Reproduce every item below line for line, with no changes to any character.

§ Entries supplied
---------------

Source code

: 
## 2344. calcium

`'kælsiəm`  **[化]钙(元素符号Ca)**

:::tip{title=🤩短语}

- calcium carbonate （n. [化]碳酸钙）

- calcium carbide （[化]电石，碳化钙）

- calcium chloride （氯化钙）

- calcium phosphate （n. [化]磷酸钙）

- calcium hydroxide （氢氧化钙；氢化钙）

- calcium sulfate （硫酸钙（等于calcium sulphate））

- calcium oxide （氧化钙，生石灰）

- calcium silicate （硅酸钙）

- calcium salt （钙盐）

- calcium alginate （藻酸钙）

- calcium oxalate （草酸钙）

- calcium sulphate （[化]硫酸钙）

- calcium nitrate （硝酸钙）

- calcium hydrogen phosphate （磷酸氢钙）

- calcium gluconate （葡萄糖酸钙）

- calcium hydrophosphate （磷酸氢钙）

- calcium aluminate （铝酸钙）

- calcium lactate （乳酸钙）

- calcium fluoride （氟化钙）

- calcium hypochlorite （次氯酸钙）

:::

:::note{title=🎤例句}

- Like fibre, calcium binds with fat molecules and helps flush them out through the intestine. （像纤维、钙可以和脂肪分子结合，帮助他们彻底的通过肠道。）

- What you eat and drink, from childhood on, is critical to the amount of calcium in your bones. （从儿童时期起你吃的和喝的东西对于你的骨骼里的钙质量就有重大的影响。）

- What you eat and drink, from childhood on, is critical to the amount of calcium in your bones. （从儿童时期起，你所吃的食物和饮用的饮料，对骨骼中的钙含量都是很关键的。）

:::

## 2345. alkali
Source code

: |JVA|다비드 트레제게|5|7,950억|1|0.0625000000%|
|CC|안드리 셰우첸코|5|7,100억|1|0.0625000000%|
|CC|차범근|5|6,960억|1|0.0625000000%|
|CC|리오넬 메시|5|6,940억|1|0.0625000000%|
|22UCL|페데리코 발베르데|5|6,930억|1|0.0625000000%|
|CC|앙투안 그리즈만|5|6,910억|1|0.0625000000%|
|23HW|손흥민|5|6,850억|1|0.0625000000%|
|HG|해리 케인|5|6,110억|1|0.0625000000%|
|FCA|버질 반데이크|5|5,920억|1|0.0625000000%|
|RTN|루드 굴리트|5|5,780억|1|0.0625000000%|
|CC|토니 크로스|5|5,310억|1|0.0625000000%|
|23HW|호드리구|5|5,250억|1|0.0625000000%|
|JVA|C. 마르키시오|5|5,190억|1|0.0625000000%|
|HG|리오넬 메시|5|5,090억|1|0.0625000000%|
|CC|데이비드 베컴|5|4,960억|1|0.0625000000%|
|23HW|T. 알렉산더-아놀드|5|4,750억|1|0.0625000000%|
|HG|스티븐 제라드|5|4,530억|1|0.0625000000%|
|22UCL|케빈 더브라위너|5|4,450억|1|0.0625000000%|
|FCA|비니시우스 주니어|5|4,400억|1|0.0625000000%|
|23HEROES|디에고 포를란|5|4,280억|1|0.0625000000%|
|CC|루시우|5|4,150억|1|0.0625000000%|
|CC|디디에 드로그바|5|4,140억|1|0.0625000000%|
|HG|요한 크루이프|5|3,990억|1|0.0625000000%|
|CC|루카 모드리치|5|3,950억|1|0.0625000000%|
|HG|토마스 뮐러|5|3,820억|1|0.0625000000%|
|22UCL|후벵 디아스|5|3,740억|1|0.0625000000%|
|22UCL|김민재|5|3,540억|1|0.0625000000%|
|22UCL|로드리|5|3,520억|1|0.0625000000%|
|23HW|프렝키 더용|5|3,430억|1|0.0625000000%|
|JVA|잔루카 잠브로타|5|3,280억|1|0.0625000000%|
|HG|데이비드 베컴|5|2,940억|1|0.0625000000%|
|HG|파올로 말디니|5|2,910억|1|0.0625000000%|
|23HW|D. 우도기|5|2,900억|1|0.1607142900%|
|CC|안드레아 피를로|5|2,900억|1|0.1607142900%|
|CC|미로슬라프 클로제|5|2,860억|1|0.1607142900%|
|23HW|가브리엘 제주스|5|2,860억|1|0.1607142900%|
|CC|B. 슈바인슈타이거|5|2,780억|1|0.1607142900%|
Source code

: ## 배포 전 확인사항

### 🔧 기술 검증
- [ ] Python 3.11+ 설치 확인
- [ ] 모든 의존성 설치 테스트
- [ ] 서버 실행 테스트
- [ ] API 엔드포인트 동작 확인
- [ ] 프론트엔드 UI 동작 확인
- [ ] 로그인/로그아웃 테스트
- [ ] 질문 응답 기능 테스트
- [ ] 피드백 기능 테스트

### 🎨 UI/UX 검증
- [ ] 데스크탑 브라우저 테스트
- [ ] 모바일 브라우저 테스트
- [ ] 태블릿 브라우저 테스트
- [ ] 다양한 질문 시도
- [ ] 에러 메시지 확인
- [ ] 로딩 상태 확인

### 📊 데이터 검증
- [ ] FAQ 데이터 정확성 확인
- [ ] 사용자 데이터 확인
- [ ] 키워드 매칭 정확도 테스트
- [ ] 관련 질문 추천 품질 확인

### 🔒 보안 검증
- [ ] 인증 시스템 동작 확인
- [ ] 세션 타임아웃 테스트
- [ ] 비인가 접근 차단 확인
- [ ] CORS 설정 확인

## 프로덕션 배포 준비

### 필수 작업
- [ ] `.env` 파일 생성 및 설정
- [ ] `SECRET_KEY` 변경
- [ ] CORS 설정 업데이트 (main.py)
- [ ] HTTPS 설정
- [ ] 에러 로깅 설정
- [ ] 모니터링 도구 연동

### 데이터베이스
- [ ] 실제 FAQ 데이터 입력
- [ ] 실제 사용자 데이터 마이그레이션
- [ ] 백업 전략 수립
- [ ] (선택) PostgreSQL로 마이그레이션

---------------

§ Task response
Source code

: 
## 2344. calcium

`'kælsiəm`  **[化]钙(元素符号Ca)**

:::tip{title=🤩短语}

- calcium carbonate （n. [化]碳酸钙）

- calcium carbide （[化]电石，碳化钙）

- calcium chloride （氯化钙）

- calcium phosphate （n. [化]磷酸钙）

- calcium hydroxide （氢氧化钙；氢化钙）

- calcium sulfate （硫酸钙（等于calcium sulphate））

- calcium oxide （氧化钙，生石灰）

- calcium silicate （硅酸钙）

- calcium salt （钙盐）

- calcium alginate （藻酸钙）

- calcium oxalate （草酸钙）

- calcium sulphate （[化]硫酸钙）

- calcium nitrate （硝酸钙）

- calcium hydrogen phosphate （磷酸氢钙）

- calcium gluconate （葡萄糖酸钙）

- calcium hydrophosphate （磷酸氢钙）

- calcium aluminate （铝酸钙）

- calcium lactate （乳酸钙）

- calcium fluoride （氟化钙）

- calcium hypochlorite （次氯酸钙）

:::

:::note{title=🎤例句}

- Like fibre, calcium binds with fat molecules and helps flush them out through the intestine. （像纤维、钙可以和脂肪分子结合，帮助他们彻底的通过肠道。）

- What you eat and drink, from childhood on, is critical to the amount of calcium in your bones. （从儿童时期起你吃的和喝的东西对于你的骨骼里的钙质量就有重大的影响。）

- What you eat and drink, from childhood on, is critical to the amount of calcium in your bones. （从儿童时期起，你所吃的食物和饮用的饮料，对骨骼中的钙含量都是很关键的。）

:::

## 2345. alkali
Source code

: |JVA|다비드 트레제게|5|7,950억|1|0.0625000000%|
|CC|안드리 셰우첸코|5|7,100억|1|0.0625000000%|
|CC|차범근|5|6,960억|1|0.0625000000%|
|CC|리오넬 메시|5|6,940억|1|0.0625000000%|
|22UCL|페데리코 발베르데|5|6,930억|1|0.0625000000%|
|CC|앙투안 그리즈만|5|6,910억|1|0.0625000000%|
|23HW|손흥민|5|6,850억|1|0.0625000000%|
|HG|해리 케인|5|6,110억|1|0.0625000000%|
|FCA|버질 반데이크|5|5,920억|1|0.0625000000%|
|RTN|루드 굴리트|5|5,780억|1|0.0625000000%|
|CC|토니 크로스|5|5,310억|1|0.0625000000%|
|23HW|호드리구|5|5,250억|1|0.0625000000%|
|JVA|C. 마르키시오|5|5,190억|1|0.0625000000%|
|HG|리오넬 메시|5|5,090억|1|0.0625000000%|
|CC|데이비드 베컴|5|4,960억|1|0.0625000000%|
|23HW|T. 알렉산더-아놀드|5|4,750억|1|0.0625000000%|
|HG|스티븐 제라드|5|4,530억|1|0.0625000000%|
|22UCL|케빈 더브라위너|5|4,450억|1|0.0625000000%|
|FCA|비니시우스 주니어|5|4,400억|1|0.0625000000%|
|23HEROES|디에고 포를란|5|4,280억|1|0.0625000000%|
|CC|루시우|5|4,150억|1|0.0625000000%|
|CC|디디에 드로그바|5|4,140억|1|0.0625000000%|
|HG|요한 크루이프|5|3,990억|1|0.0625000000%|
|CC|루카 모드리치|5|3,950억|1|0.0625000000%|
|HG|토마스 뮐러|5|3,820억|1|0.0625000000%|
|22UCL|후벵 디아스|5|3,740억|1|0.0625000000%|
|22UCL|김민재|5|3,540억|1|0.0625000000%|
|22UCL|로드리|5|3,520억|1|0.0625000000%|
|23HW|프렝키 더용|5|3,430억|1|0.0625000000%|
|JVA|잔루카 잠브로타|5|3,280억|1|0.0625000000%|
|HG|데이비드 베컴|5|2,940억|1|0.0625000000%|
|HG|파올로 말디니|5|2,910억|1|0.0625000000%|
|23HW|D. 우도기|5|2,900억|1|0.1607142900%|
|CC|안드레아 피를로|5|2,900억|1|0.1607142900%|
|CC|미로슬라프 클로제|5|2,860억|1|0.1607142900%|
|23HW|가브리엘 제주스|5|2,860억|1|0.1607142900%|
|CC|B. 슈바인슈타이거|5|2,780억|1|0.1607142900%|
Source code

: ## 배포 전 확인사항

### 🔧 기술 검증
- [ ] Python 3.11+ 설치 확인
- [ ] 모든 의존성 설치 테스트
- [ ] 서버 실행 테스트
- [ ] API 엔드포인트 동작 확인
- [ ] 프론트엔드 UI 동작 확인
- [ ] 로그인/로그아웃 테스트
- [ ] 질문 응답 기능 테스트
- [ ] 피드백 기능 테스트

### 🎨 UI/UX 검증
- [ ] 데스크탑 브라우저 테스트
- [ ] 모바일 브라우저 테스트
- [ ] 태블릿 브라우저 테스트
- [ ] 다양한 질문 시도
- [ ] 에러 메시지 확인
- [ ] 로딩 상태 확인

### 📊 데이터 검증
- [ ] FAQ 데이터 정확성 확인
- [ ] 사용자 데이터 확인
- [ ] 키워드 매칭 정확도 테스트
- [ ] 관련 질문 추천 품질 확인

### 🔒 보안 검증
- [ ] 인증 시스템 동작 확인
- [ ] 세션 타임아웃 테스트
- [ ] 비인가 접근 차단 확인
- [ ] CORS 설정 확인

## 프로덕션 배포 준비

### 필수 작업
- [ ] `.env` 파일 생성 및 설정
- [ ] `SECRET_KEY` 변경
- [ ] CORS 설정 업데이트 (main.py)
- [ ] HTTPS 설정
- [ ] 에러 로깅 설정
- [ ] 모니터링 도구 연동

### 데이터베이스
- [ ] 실제 FAQ 데이터 입력
- [ ] 실제 사용자 데이터 마이그레이션
- [ ] 백업 전략 수립
- [ ] (선택) PostgreSQL로 마이그레이션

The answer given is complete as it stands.